- [WHAT YOU NEED TO DO]:
Would you please output the data exactly, omitting no line?

- [SUPPLIED ENTRIES]:
= = = =
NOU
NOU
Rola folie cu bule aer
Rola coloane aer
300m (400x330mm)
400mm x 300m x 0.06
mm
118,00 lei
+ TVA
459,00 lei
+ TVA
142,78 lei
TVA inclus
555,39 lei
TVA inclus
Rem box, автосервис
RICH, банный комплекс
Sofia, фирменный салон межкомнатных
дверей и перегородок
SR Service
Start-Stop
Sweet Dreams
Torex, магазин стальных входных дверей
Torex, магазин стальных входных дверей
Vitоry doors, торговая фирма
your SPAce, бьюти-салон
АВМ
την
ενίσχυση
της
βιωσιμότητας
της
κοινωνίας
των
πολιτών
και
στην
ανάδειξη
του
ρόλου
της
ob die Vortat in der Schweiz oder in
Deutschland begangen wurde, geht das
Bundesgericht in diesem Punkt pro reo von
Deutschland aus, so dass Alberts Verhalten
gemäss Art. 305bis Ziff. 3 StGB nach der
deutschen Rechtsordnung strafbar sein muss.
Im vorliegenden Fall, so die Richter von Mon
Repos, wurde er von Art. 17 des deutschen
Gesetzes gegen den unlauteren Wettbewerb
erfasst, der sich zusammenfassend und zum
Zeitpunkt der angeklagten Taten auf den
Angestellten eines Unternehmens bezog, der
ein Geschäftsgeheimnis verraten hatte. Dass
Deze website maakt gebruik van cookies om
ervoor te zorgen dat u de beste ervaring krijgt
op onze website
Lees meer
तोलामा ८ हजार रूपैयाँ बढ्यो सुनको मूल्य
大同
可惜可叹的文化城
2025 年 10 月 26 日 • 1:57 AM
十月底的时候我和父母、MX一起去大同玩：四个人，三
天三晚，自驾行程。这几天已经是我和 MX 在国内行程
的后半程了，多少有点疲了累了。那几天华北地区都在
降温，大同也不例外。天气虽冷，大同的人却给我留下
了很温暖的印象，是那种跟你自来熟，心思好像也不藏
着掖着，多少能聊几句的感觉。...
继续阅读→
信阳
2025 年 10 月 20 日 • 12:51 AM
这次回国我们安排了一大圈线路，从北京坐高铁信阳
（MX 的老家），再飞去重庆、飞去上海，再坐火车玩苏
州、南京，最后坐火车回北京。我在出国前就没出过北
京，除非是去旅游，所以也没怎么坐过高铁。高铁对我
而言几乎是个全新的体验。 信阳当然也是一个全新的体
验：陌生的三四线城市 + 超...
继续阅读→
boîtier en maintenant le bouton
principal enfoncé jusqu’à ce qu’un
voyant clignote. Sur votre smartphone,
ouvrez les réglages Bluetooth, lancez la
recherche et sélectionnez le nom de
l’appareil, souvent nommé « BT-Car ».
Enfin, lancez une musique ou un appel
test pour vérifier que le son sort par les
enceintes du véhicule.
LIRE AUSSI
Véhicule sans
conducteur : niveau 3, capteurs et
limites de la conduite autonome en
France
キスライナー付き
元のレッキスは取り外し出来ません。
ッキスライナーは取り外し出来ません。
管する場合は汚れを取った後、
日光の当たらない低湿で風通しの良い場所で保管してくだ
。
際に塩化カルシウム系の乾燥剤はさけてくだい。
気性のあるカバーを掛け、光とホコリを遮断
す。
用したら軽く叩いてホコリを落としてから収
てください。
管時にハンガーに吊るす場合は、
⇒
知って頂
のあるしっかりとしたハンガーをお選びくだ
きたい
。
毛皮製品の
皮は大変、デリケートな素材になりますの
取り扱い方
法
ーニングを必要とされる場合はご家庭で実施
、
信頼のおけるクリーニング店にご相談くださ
= = = =
- [WRITTEN SOLUTION]:
NOU
NOU
Rola folie cu bule aer
Rola coloane aer
300m (400x330mm)
400mm x 300m x 0.06
mm
118,00 lei
+ TVA
459,00 lei
+ TVA
142,78 lei
TVA inclus
555,39 lei
TVA inclus
Rem box, автосервис
RICH, банный комплекс
Sofia, фирменный салон межкомнатных
дверей и перегородок
SR Service
Start-Stop
Sweet Dreams
Torex, магазин стальных входных дверей
Torex, магазин стальных входных дверей
Vitоry doors, торговая фирма
your SPAce, бьюти-салон
АВМ
την
ενίσχυση
της
βιωσιμότητας
της
κοινωνίας
των
πολιτών
και
στην
ανάδειξη
του
ρόλου
της
ob die Vortat in der Schweiz oder in
Deutschland begangen wurde, geht das
Bundesgericht in diesem Punkt pro reo von
Deutschland aus, so dass Alberts Verhalten
gemäss Art. 305bis Ziff. 3 StGB nach der
deutschen Rechtsordnung strafbar sein muss.
Im vorliegenden Fall, so die Richter von Mon
Repos, wurde er von Art. 17 des deutschen
Gesetzes gegen den unlauteren Wettbewerb
erfasst, der sich zusammenfassend und zum
Zeitpunkt der angeklagten Taten auf den
Angestellten eines Unternehmens bezog, der
ein Geschäftsgeheimnis verraten hatte. Dass
Deze website maakt gebruik van cookies om
ervoor te zorgen dat u de beste ervaring krijgt
op onze website
Lees meer
तोलामा ८ हजार रूपैयाँ बढ्यो सुनको मूल्य
大同
可惜可叹的文化城
2025 年 10 月 26 日 • 1:57 AM
十月底的时候我和父母、MX一起去大同玩：四个人，三
天三晚，自驾行程。这几天已经是我和 MX 在国内行程
的后半程了，多少有点疲了累了。那几天华北地区都在
降温，大同也不例外。天气虽冷，大同的人却给我留下
了很温暖的印象，是那种跟你自来熟，心思好像也不藏
着掖着，多少能聊几句的感觉。...
继续阅读→
信阳
2025 年 10 月 20 日 • 12:51 AM
这次回国我们安排了一大圈线路，从北京坐高铁信阳
（MX 的老家），再飞去重庆、飞去上海，再坐火车玩苏
州、南京，最后坐火车回北京。我在出国前就没出过北
京，除非是去旅游，所以也没怎么坐过高铁。高铁对我
而言几乎是个全新的体验。 信阳当然也是一个全新的体
验：陌生的三四线城市 + 超...
继续阅读→
boîtier en maintenant le bouton
principal enfoncé jusqu’à ce qu’un
voyant clignote. Sur votre smartphone,
ouvrez les réglages Bluetooth, lancez la
recherche et sélectionnez le nom de
l’appareil, souvent nommé « BT-Car ».
Enfin, lancez une musique ou un appel
test pour vérifier que le son sort par les
enceintes du véhicule.
LIRE AUSSI
Véhicule sans
conducteur : niveau 3, capteurs et
limites de la conduite autonome en
France
キスライナー付き
元のレッキスは取り外し出来ません。
ッキスライナーは取り外し出来ません。
管する場合は汚れを取った後、
日光の当たらない低湿で風通しの良い場所で保管してくだ
。
際に塩化カルシウム系の乾燥剤はさけてくだい。
気性のあるカバーを掛け、光とホコリを遮断
す。
用したら軽く叩いてホコリを落としてから収
てください。
管時にハンガーに吊るす場合は、
⇒
知って頂
のあるしっかりとしたハンガーをお選びくだ
きたい
。
毛皮製品の
皮は大変、デリケートな素材になりますの
取り扱い方
法
ーニングを必要とされる場合はご家庭で実施
、
信頼のおけるクリーニング店にご相談くださ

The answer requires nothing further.